The CAA launched an online tool in 2013 that helps people calculate the true cost of ownership, noting at the time that four-fifths of Canadians underestimate the true costs, and six in 10 underestimate it by more than $4,000 a year.
Jack says the biggest cost of ownership, and the most overlooked, is depreciation, where the value of the car dwindles with every kilometre of use.
“It’s a little bit of an invisible cost to people when they’re running the vehicle, but it becomes very important when you decide to trade in that vehicle, or otherwise get rid of it or sell it.”
Jeremy Klaszus, a freelance journalist in Calgary, was keenly aware of the costs of ownership when his old car finally gave out, enough for him and his family of four to try going without one.

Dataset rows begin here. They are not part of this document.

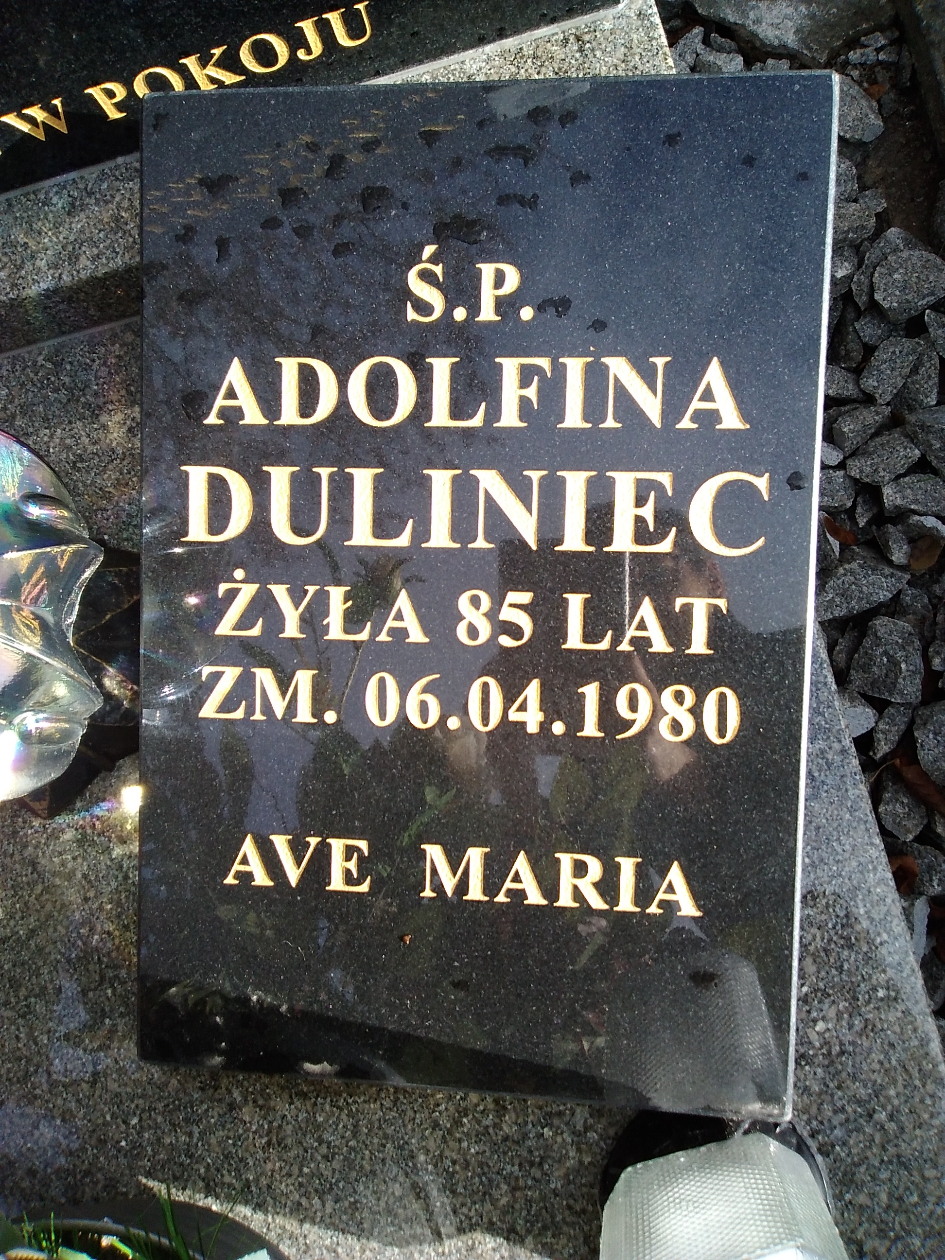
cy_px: 630
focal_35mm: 29
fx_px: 1056
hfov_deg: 48.2
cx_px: 472
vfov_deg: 61.7
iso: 100
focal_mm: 2.39
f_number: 2.4
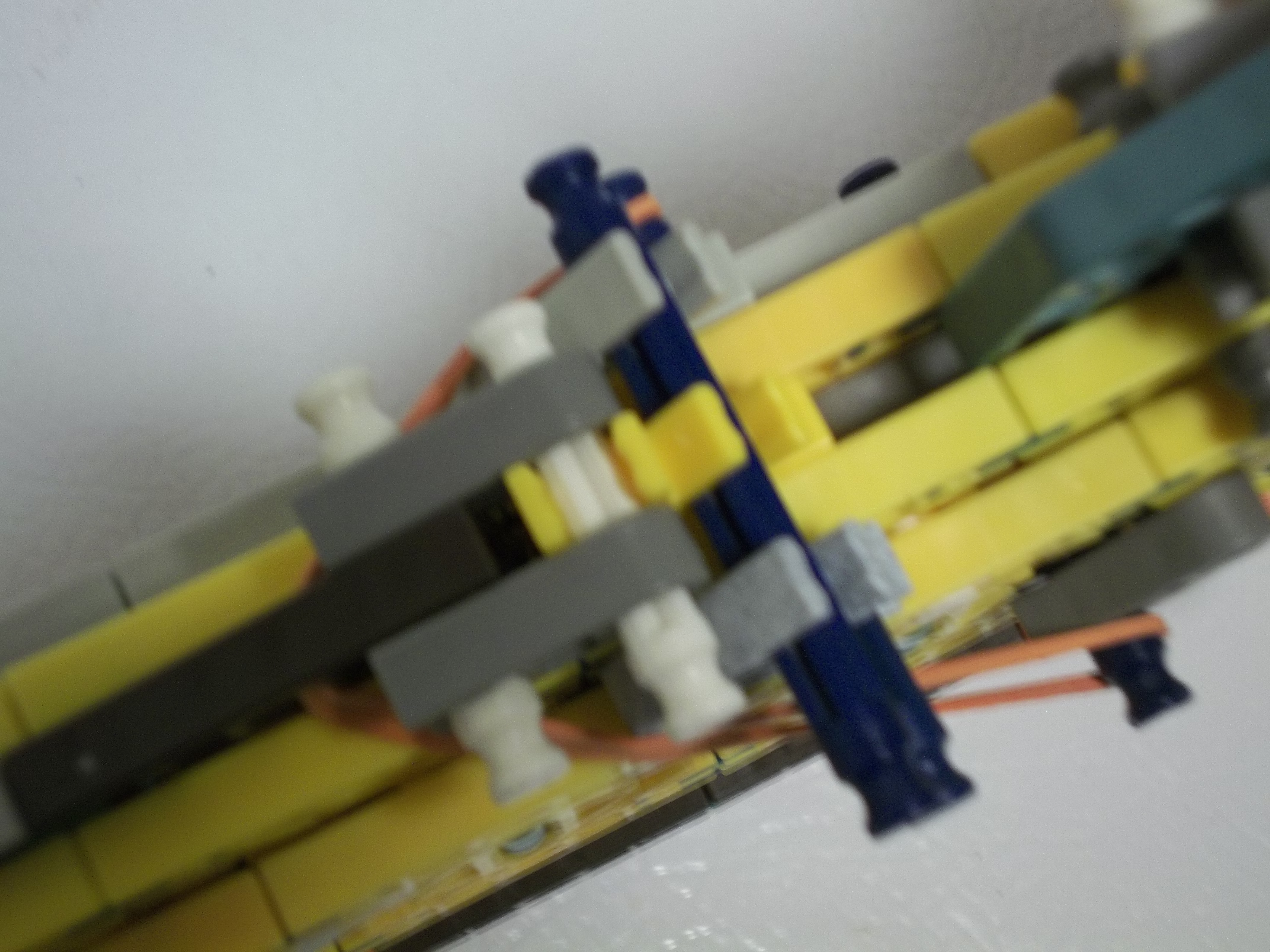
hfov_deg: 26.3
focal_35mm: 74
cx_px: 635
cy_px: 476
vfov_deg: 19.9
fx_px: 2715
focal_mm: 13.2
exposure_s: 1/8
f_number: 3.9
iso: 160
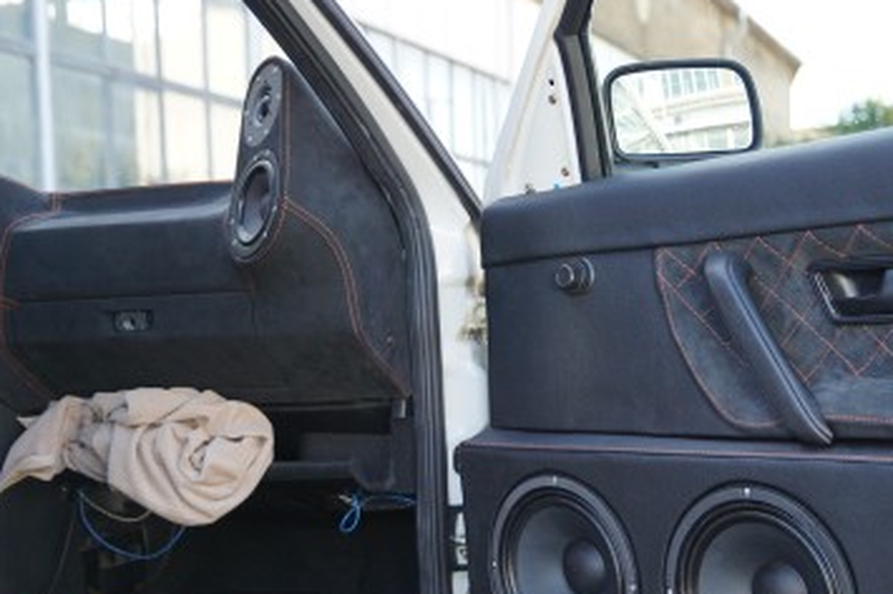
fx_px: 1363
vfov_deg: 24.4
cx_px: 418
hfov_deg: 36.3
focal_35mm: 55
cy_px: 406
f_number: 3.2
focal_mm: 26
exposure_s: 1/200
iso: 200
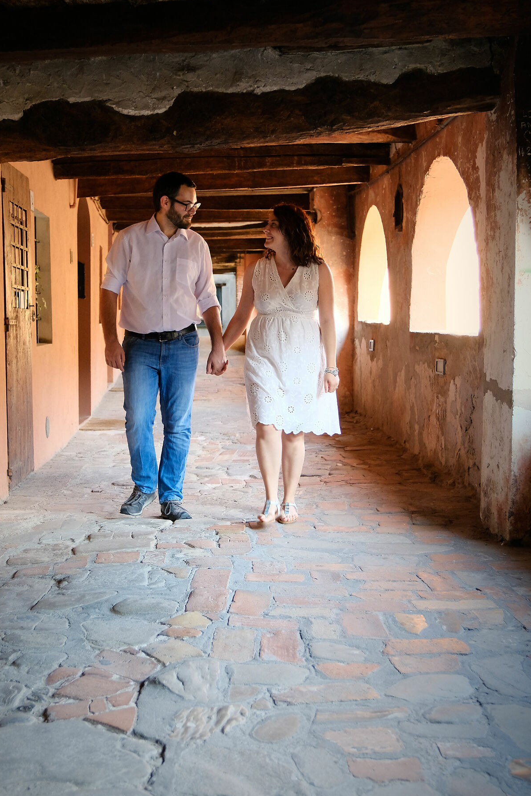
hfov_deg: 30.4
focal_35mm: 44
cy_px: 352
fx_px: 973
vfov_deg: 44.4
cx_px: 214
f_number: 2.8
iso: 1250
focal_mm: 22
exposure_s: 1/60
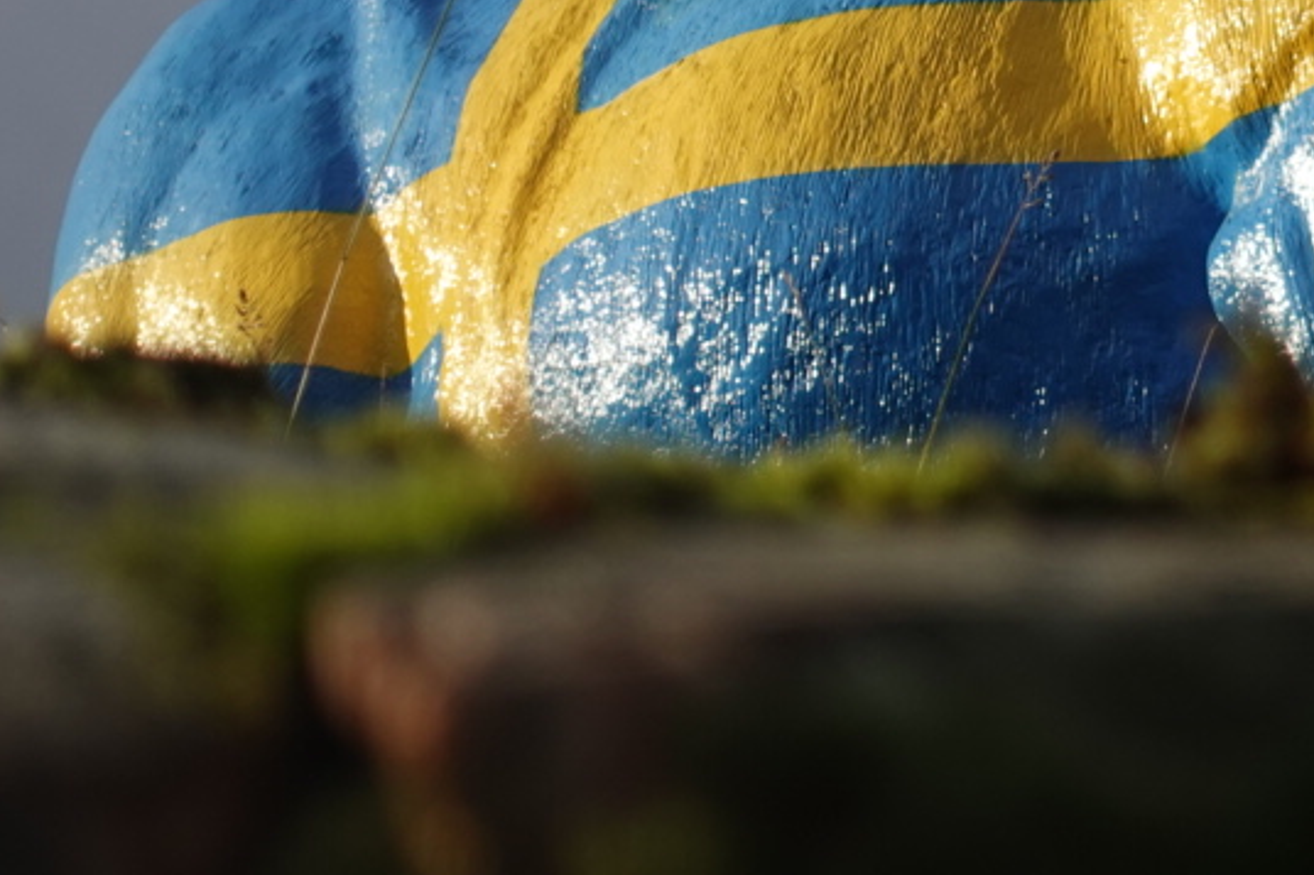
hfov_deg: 11.0
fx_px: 6714
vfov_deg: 7.4
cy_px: 137
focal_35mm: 184
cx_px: 1505
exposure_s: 1/160
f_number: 3.2
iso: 125
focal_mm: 22.38
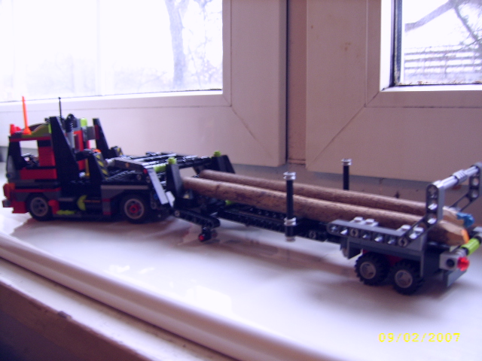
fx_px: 487
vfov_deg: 40.7
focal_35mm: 35
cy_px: 180
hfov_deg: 52.6
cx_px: 241
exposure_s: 1/3
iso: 100
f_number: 2.8
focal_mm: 5.95
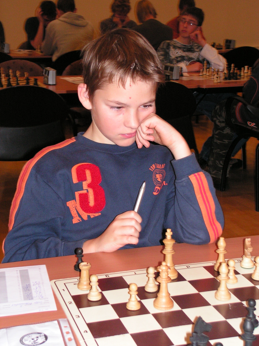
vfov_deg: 29.4
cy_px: 173
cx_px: 130
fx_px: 658
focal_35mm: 66
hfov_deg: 22.3
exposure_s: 1/80
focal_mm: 11
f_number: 3.3
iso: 200
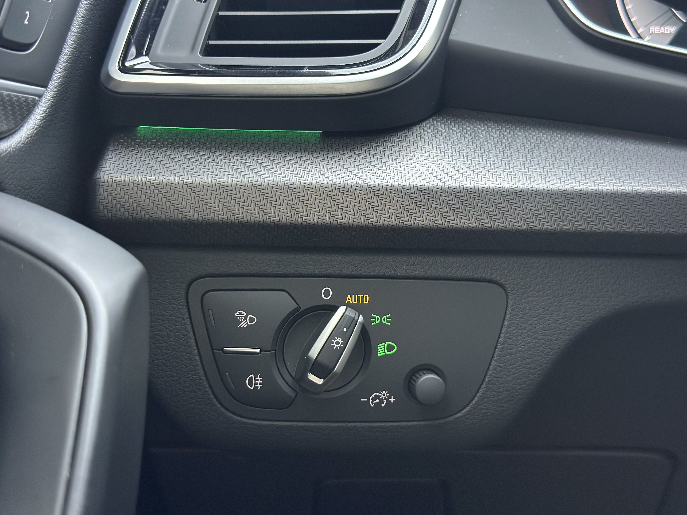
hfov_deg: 39.7
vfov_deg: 30.3
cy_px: 258
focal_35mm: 48
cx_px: 344
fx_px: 953
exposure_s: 1/50
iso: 250
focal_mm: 6.86
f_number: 1.78
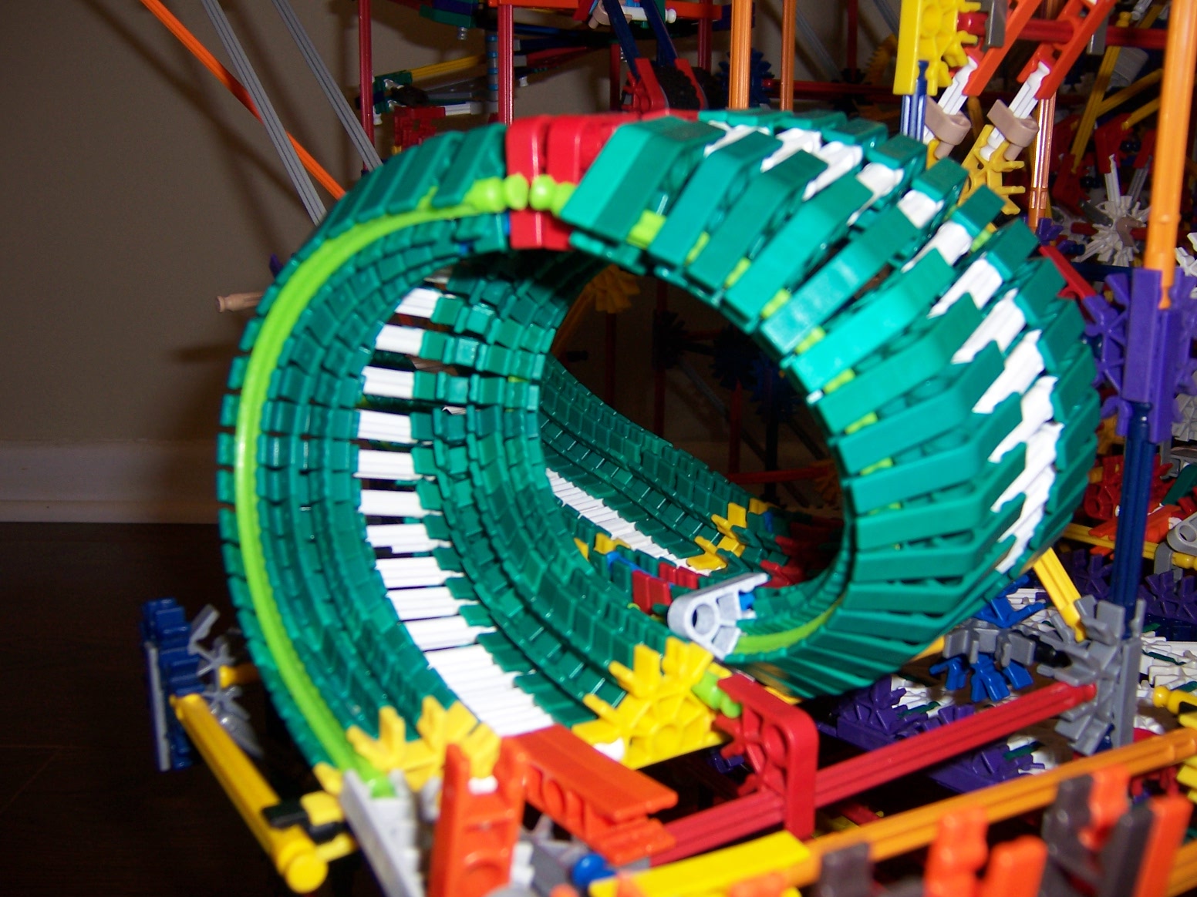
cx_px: 598
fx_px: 1141
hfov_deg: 55.4
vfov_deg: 42.9
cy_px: 448
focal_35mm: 33
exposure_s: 1/60
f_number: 2.8
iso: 80
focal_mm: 5.5
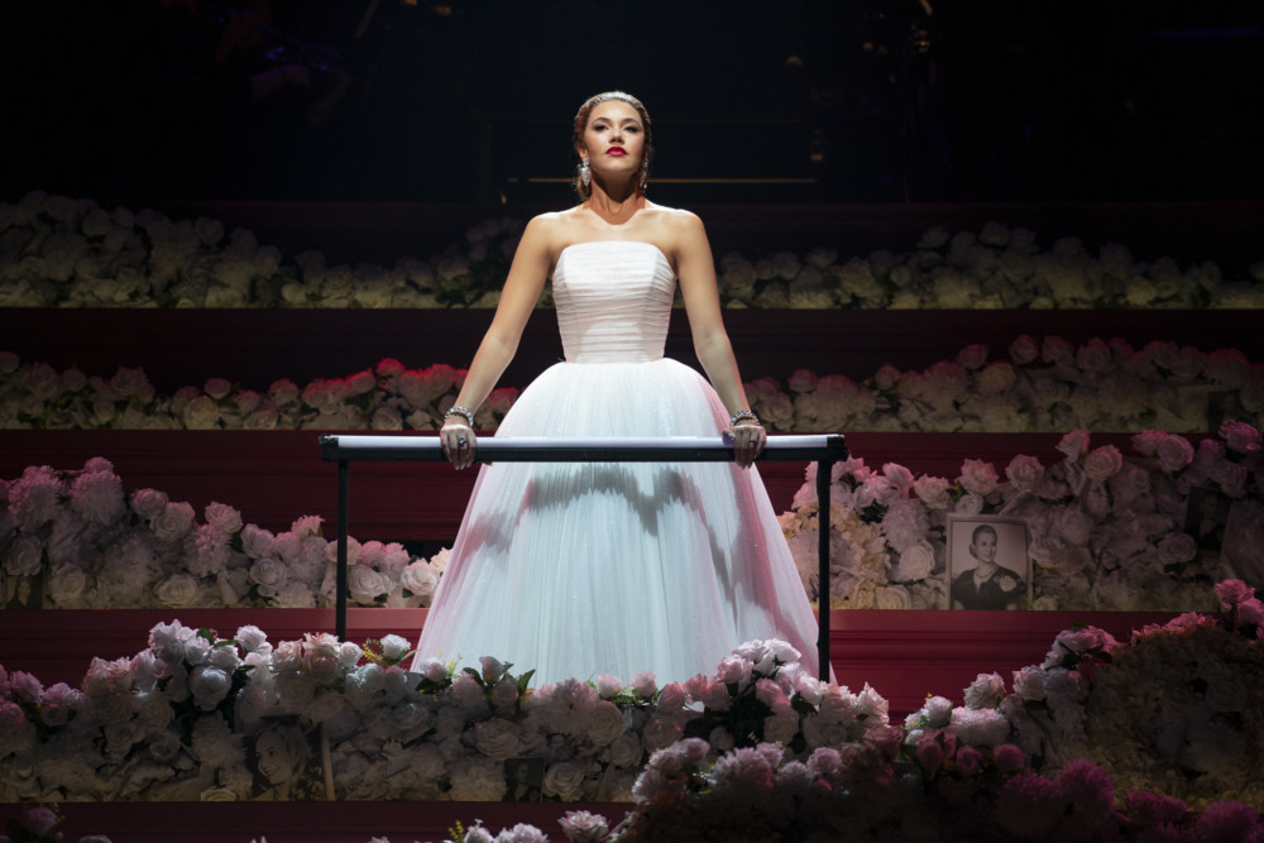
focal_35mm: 159
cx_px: 632
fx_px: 5583
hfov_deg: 12.9
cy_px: 422
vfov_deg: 8.6
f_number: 4
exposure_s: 1/320
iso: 400
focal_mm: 159
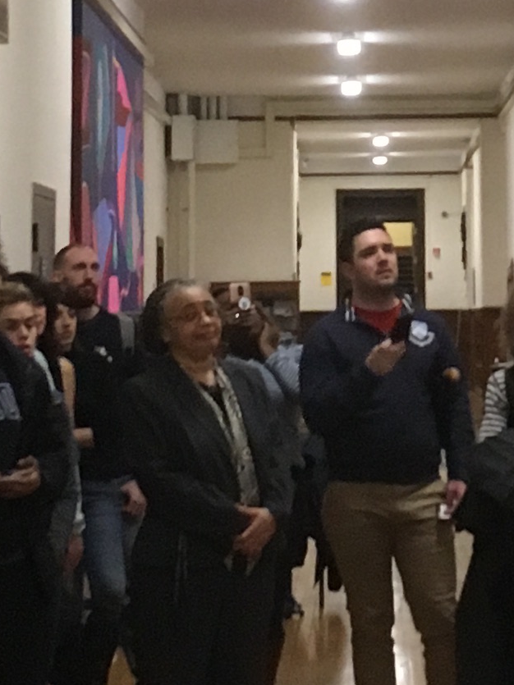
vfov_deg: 13.9
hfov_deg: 10.5
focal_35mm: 140
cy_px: -15
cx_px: 579
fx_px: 2772
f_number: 2.2
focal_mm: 4.15
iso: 160
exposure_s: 1/30
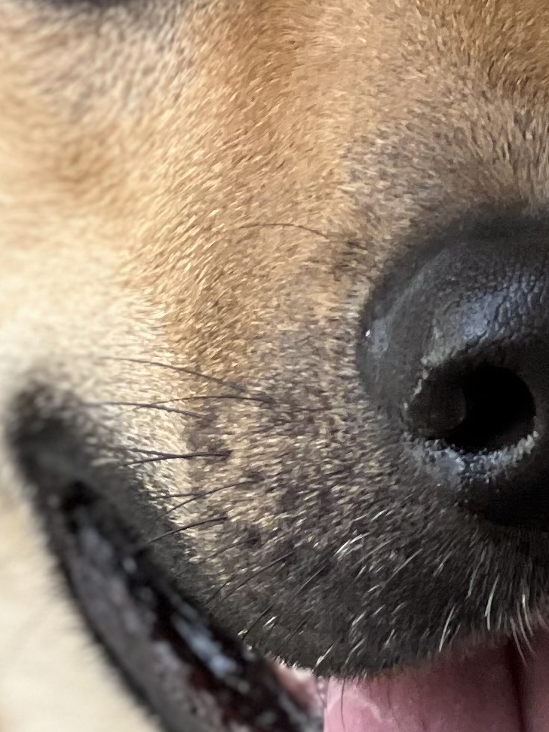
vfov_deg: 6.2
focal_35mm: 320
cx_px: 675
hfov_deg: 4.6
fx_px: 6764
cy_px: 156
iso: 100
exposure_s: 1/121
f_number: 2.8
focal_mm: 9
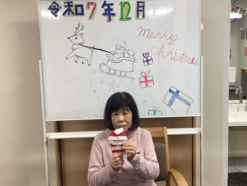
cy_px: 93
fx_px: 293
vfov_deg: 35.1
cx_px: 136
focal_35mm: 41
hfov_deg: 45.7
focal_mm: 3.3
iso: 100
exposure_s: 1/50
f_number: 2.4
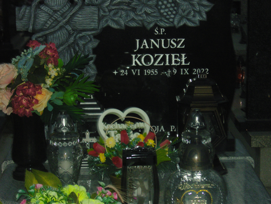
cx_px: 136
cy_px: 102
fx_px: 799
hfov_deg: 19.3
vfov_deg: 14.5
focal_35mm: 102
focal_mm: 21.9
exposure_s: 1/60
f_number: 5.2
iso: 400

He says weekend car rentals and bike commuting worked well, but with two kids he found the 40-minute waits for the bus and two-seater car2go Smart Cars didn’t quite work with their busy after-school schedule.
Klaszus says they’re back to car ownership now, but have taken the lessons from their couple of months without.
“We still only have one car, so we’re still planning out who’s taking the car to work on whichever day. Often on the weekends we leave the car at home — you know, if we’re going downtown, we bike or find another way, transit,” he says.
“It’s not an all or nothing thing, you don’t have to be purely without a car.”